A blockchain is a chain of cryptographically linked data blocks. The first block in a blockchain, known as the Genesis Block, is comprise of digital data and the cryptographic hash of that data. The next (and subsequent blocks) are comprised of the hash of the header of the previous block.
So what is a block, really? The block is a data structure called a container. The container consists of a header containing metadata (data about data) and the data itself. In the diagram above, the header contains only the hash of the previous block. To make the blockchain useful, we need define the data that can be contained within the block and the type of metadata used within the header.
There is no data structure endemic to the blockchain. A blockchain can be stored in a flat file or in a database. Because the blocks can be stored in any order, we need a way to identify the order of the blocks. For this, we add a timestamp. Next, according to Emmanuelle Anceaume (et al.), we also need a way to determine block validity. The method used to determine validity in the Bitcoin network is proof of work.

What you need to do: Reproduce the blockchain text word for word, starting at "A blockchain is" and ending at "within the header.". Rely only on the blockchain text for your answers.

Source data:

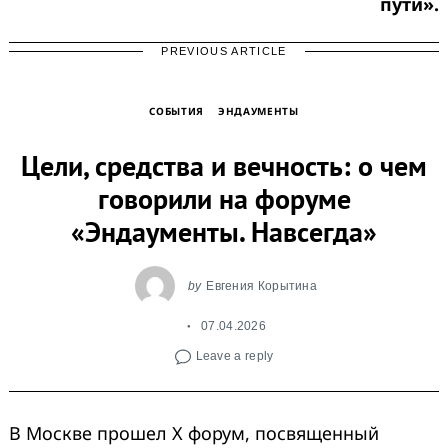
пути».
PREVIOUS ARTICLE
СОБЫТИЯ
ЭНДАУМЕНТЫ
Цели, средства и вечность: о чем
говорили на форуме
«Эндаументы. Навсегда»
by
Евгения Корытина
07.04.2026
Leave a reply
В Москве прошел Х форум, посвященный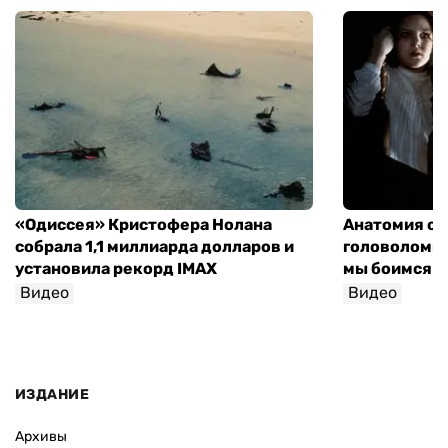
«Одиссея» Кристофера Нолана
Анатомия об
собрала 1,1 миллиарда долларов и
головоломки 
установила рекорд IMAX
мы боимся н
Видео
Видео
София Росо
ИЗДАНИЕ
Архивы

Problem solution:
A blockchain is a chain of cryptographically linked data blocks. The first block in a blockchain, known as the Genesis Block, is comprise of digital data and the cryptographic hash of that data. The next (and subsequent blocks) are comprised of the hash of the header of the previous block.
So what is a block, really? The block is a data structure called a container. The container consists of a header containing metadata (data about data) and the data itself. In the diagram above, the header contains only the hash of the previous block. To make the blockchain useful, we need define the data that can be contained within the block and the type of metadata used within the header.